◆ Try it
Transcribe all the data below exactly, leaving its pictures out.
*** Opening of Records shown ***
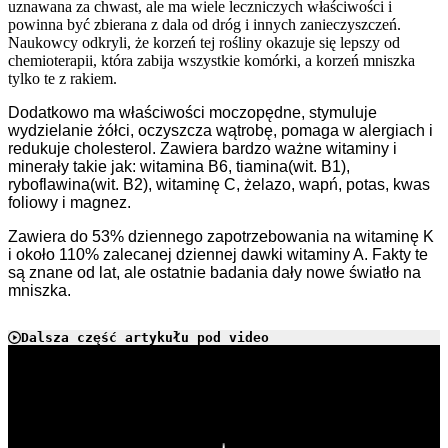
uznawana za chwast, ale ma wiele leczniczych właściwości i
powinna być zbierana z dala od dróg i innych zanieczyszczeń.
Naukowcy odkryli, że korzeń tej rośliny okazuje się lepszy od
chemioterapii, która zabija wszystkie komórki, a korzeń mniszka
tylko te z rakiem.
Dodatkowo ma właściwości moczopędne, stymuluje
wydzielanie żółci, oczyszcza wątrobę, pomaga w alergiach i
redukuje cholesterol. Zawiera bardzo ważne witaminy i
minerały takie jak: witamina B6, tiamina(wit. B1),
ryboflawina(wit. B2), witaminę C, żelazo, wapń, potas, kwas
foliowy i magnez.
Zawiera do 53% dziennego zapotrzebowania na witaminę K
i około 110% zalecanej dziennej dawki witaminy A. Fakty te
są znane od lat, ale ostatnie badania dały nowe światło na
mniszka.
Dalsza część artykułu pod video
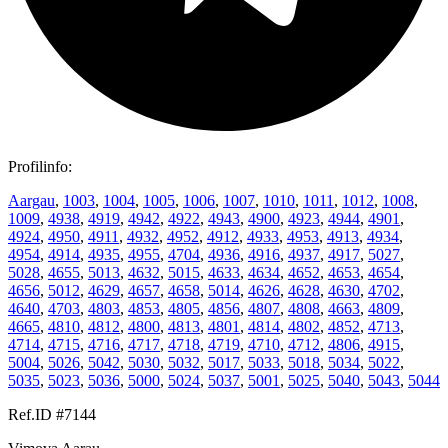
Profilinfo:
Aargau
,
1003
,
1004
,
1005
,
1006
,
1007
,
1010
,
1011
,
1012
,
1008
,
1009
,
4938
,
4919
,
4942
,
4922
,
4943
,
4900
,
4923
,
4944
,
4901
,
4924
,
4950
,
4911
,
4932
,
4952
,
4912
,
4933
,
4953
,
4913
,
4934
,
4954
,
4914
,
4935
,
4955
,
4704
,
4936
,
4916
,
4937
,
4917
,
5027
,
5028
,
4655
,
5013
,
4632
,
5015
,
4633
,
4634
,
4652
,
4653
,
4654
,
4656
,
5012
,
4629
,
4657
,
4658
,
5014
,
4626
,
4628
,
4630
,
4702
,
4640
,
4703
,
4803
,
4853
,
4805
,
4856
,
4807
,
4808
,
4663
,
4809
,
4665
,
4810
,
4812
,
4800
,
4813
,
4801
,
4814
,
4802
,
4852
,
4713
,
4714
,
4715
,
4716
,
4717
,
4718
,
4719
,
4710
,
4712
,
4806
,
4915
,
5004
,
5026
,
5042
,
5030
,
5032
,
5017
,
5033
,
5018
,
5034
,
5022
,
5035
,
5023
,
5036
,
5000
,
5024
,
5037
,
5001
,
5025
,
5040
,
5043
,
5044
Ref.ID #7144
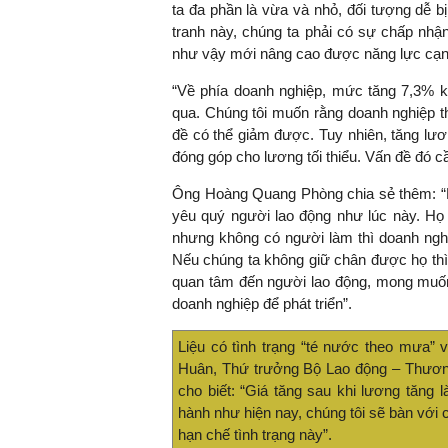
ta đa phần là vừa và nhỏ, đối tượng dễ b
tranh này, chúng ta phải có sự chấp nhận
như vậy mới nâng cao được năng lực cạn
“Về phía doanh nghiệp, mức tăng 7,3% 
qua. Chúng tôi muốn rằng doanh nghiệp t
đề có thể giảm được. Tuy nhiên, tăng lươn
đóng góp cho lương tối thiểu. Vấn đề đó c
Ông Hoàng Quang Phòng chia sẻ thêm: “D
yêu quý người lao động như lúc này. Họ c
nhưng không có người làm thì doanh ngh
Nếu chúng ta không giữ chân được họ thì
quan tâm đến người lao động, mong muốn
doanh nghiệp để phát triển”.
Liệu có tình trạng “té nước theo mưa” 
Huân, Thứ trưởng Bộ Lao động – Thương 
cho biết: “Giá tăng sau khi lương tăng l
hành như hiện nay, chúng tôi sẽ bàn vớ
hạn chế tình trạng này”.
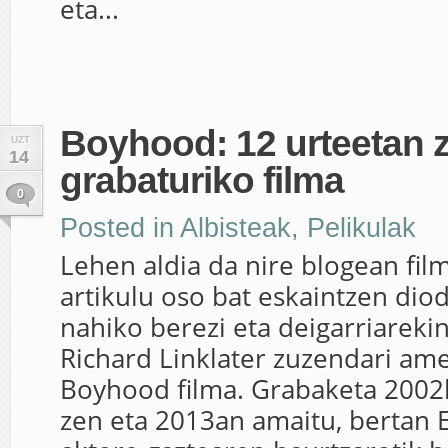
eta...
Boyhood: 12 urteetan 
UZT
14
grabaturiko filma
0
Posted in
Albisteak
,
Pelikulak
Lehen aldia da nire blogean film
artikulu oso bat eskaintzen diod
nahiko berezi eta deigarriarekin
Richard Linklater zuzendari am
Boyhood filma. Grabaketa 2002
zen eta 2013an amaitu, bertan E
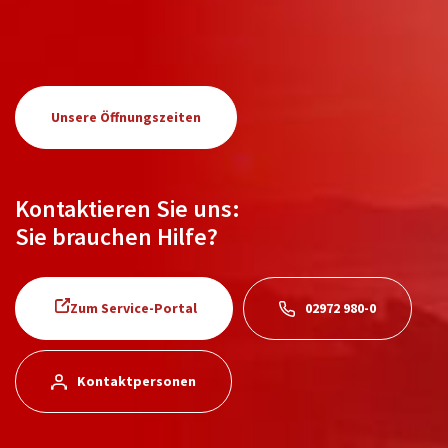
Unsere Öffnungszeiten
Kontaktieren Sie uns:
Sie brauchen Hilfe?
Zum Service-Portal
02972 980-0
Kontaktpersonen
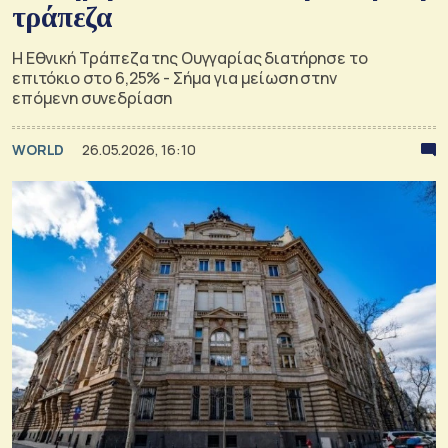
τράπεζα
Η Εθνική Τράπεζα της Ουγγαρίας διατήρησε το
επιτόκιο στο 6,25% - Σήμα για μείωση στην
επόμενη συνεδρίαση
WORLD
26.05.2026, 16:10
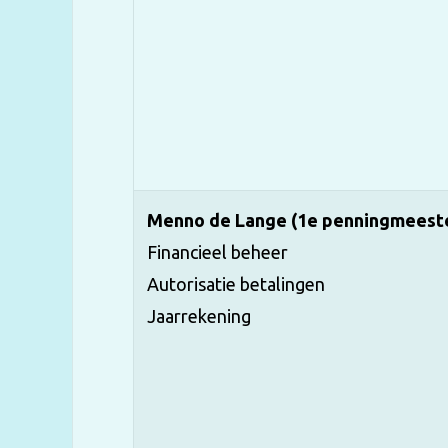
Menno de Lange (1e penningmeest
Financieel beheer
Autorisatie betalingen
Jaarrekening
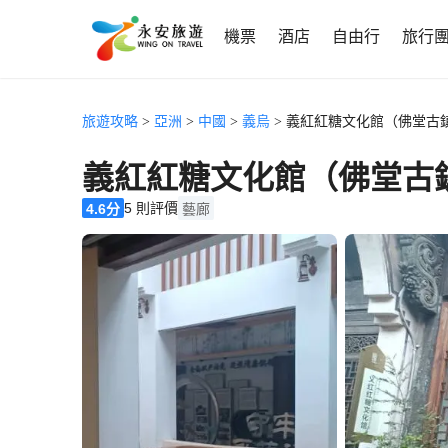
機票
酒店
自由行
旅行
旅遊攻略
>
亞洲
>
中國
>
義烏
> 義紅紅糖文化館（佛堂古
義紅紅糖文化館（佛堂古
5 則評價
4.6分
藝廊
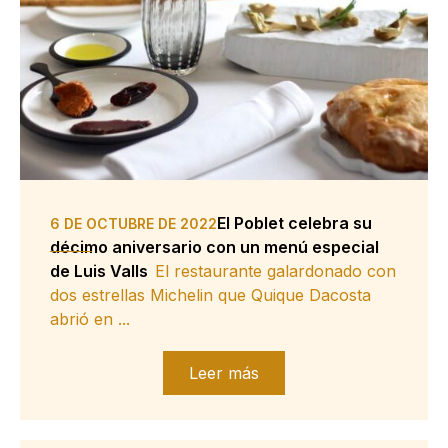
El Poblet celebra su
6 DE OCTUBRE DE 2022
décimo aniversario con un menú especial
de Luis Valls
El restaurante galardonado con
dos estrellas Michelin que Quique Dacosta
abrió en ...
Leer más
*** Close of Records shown ***
◆ Reply to the task
uznawana za chwast, ale ma wiele leczniczych właściwości i
powinna być zbierana z dala od dróg i innych zanieczyszczeń.
Naukowcy odkryli, że korzeń tej rośliny okazuje się lepszy od
chemioterapii, która zabija wszystkie komórki, a korzeń mniszka
tylko te z rakiem.
Dodatkowo ma właściwości moczopędne, stymuluje
wydzielanie żółci, oczyszcza wątrobę, pomaga w alergiach i
redukuje cholesterol. Zawiera bardzo ważne witaminy i
minerały takie jak: witamina B6, tiamina(wit. B1),
ryboflawina(wit. B2), witaminę C, żelazo, wapń, potas, kwas
foliowy i magnez.
Zawiera do 53% dziennego zapotrzebowania na witaminę K
i około 110% zalecanej dziennej dawki witaminy A. Fakty te
są znane od lat, ale ostatnie badania dały nowe światło na
mniszka.
Dalsza część artykułu pod video
Profilinfo:
Aargau
,
1003
,
1004
,
1005
,
1006
,
1007
,
1010
,
1011
,
1012
,
1008
,
1009
,
4938
,
4919
,
4942
,
4922
,
4943
,
4900
,
4923
,
4944
,
4901
,
4924
,
4950
,
4911
,
4932
,
4952
,
4912
,
4933
,
4953
,
4913
,
4934
,
4954
,
4914
,
4935
,
4955
,
4704
,
4936
,
4916
,
4937
,
4917
,
5027
,
5028
,
4655
,
5013
,
4632
,
5015
,
4633
,
4634
,
4652
,
4653
,
4654
,
4656
,
5012
,
4629
,
4657
,
4658
,
5014
,
4626
,
4628
,
4630
,
4702
,
4640
,
4703
,
4803
,
4853
,
4805
,
4856
,
4807
,
4808
,
4663
,
4809
,
4665
,
4810
,
4812
,
4800
,
4813
,
4801
,
4814
,
4802
,
4852
,
4713
,
4714
,
4715
,
4716
,
4717
,
4718
,
4719
,
4710
,
4712
,
4806
,
4915
,
5004
,
5026
,
5042
,
5030
,
5032
,
5017
,
5033
,
5018
,
5034
,
5022
,
5035
,
5023
,
5036
,
5000
,
5024
,
5037
,
5001
,
5025
,
5040
,
5043
,
5044
Ref.ID #7144
ta đa phần là vừa và nhỏ, đối tượng dễ b
tranh này, chúng ta phải có sự chấp nhận
như vậy mới nâng cao được năng lực cạn
“Về phía doanh nghiệp, mức tăng 7,3% 
qua. Chúng tôi muốn rằng doanh nghiệp t
đề có thể giảm được. Tuy nhiên, tăng lươn
đóng góp cho lương tối thiểu. Vấn đề đó c
Ông Hoàng Quang Phòng chia sẻ thêm: “D
yêu quý người lao động như lúc này. Họ c
nhưng không có người làm thì doanh ngh
Nếu chúng ta không giữ chân được họ thì
quan tâm đến người lao động, mong muốn
doanh nghiệp để phát triển”.
Liệu có tình trạng “té nước theo mưa” 
Huân, Thứ trưởng Bộ Lao động – Thương 
cho biết: “Giá tăng sau khi lương tăng l
hành như hiện nay, chúng tôi sẽ bàn vớ
hạn chế tình trạng này”.
eta...
Boyhood: 12 urteetan 
UZT
14
grabaturiko filma
0
Posted in
Albisteak
,
Pelikulak
Lehen aldia da nire blogean film
artikulu oso bat eskaintzen diod
nahiko berezi eta deigarriarekin
Richard Linklater zuzendari am
Boyhood filma. Grabaketa 2002
zen eta 2013an amaitu, bertan E
Unsere Öffnungszeiten
Kontaktieren Sie uns:
Sie brauchen Hilfe?
Zum Service-Portal
02972 980-0
Kontaktpersonen
τράπεζα
Η Εθνική Τράπεζα της Ουγγαρίας διατήρησε το
επιτόκιο στο 6,25% - Σήμα για μείωση στην
επόμενη συνεδρίαση
WORLD
26.05.2026, 16:10
Menno de Lange (1e penningmeest
Financieel beheer
Autorisatie betalingen
Jaarrekening
機票
酒店
自由行
旅行
旅遊攻略
>
亞洲
>
中國
>
義烏
> 義紅紅糖文化館（佛堂古
義紅紅糖文化館（佛堂古
5 則評價
4.6分
藝廊
El Poblet celebra su
6 DE OCTUBRE DE 2022
décimo aniversario con un menú especial
de Luis Valls
El restaurante galardonado con
dos estrellas Michelin que Quique Dacosta
abrió en ...
Leer más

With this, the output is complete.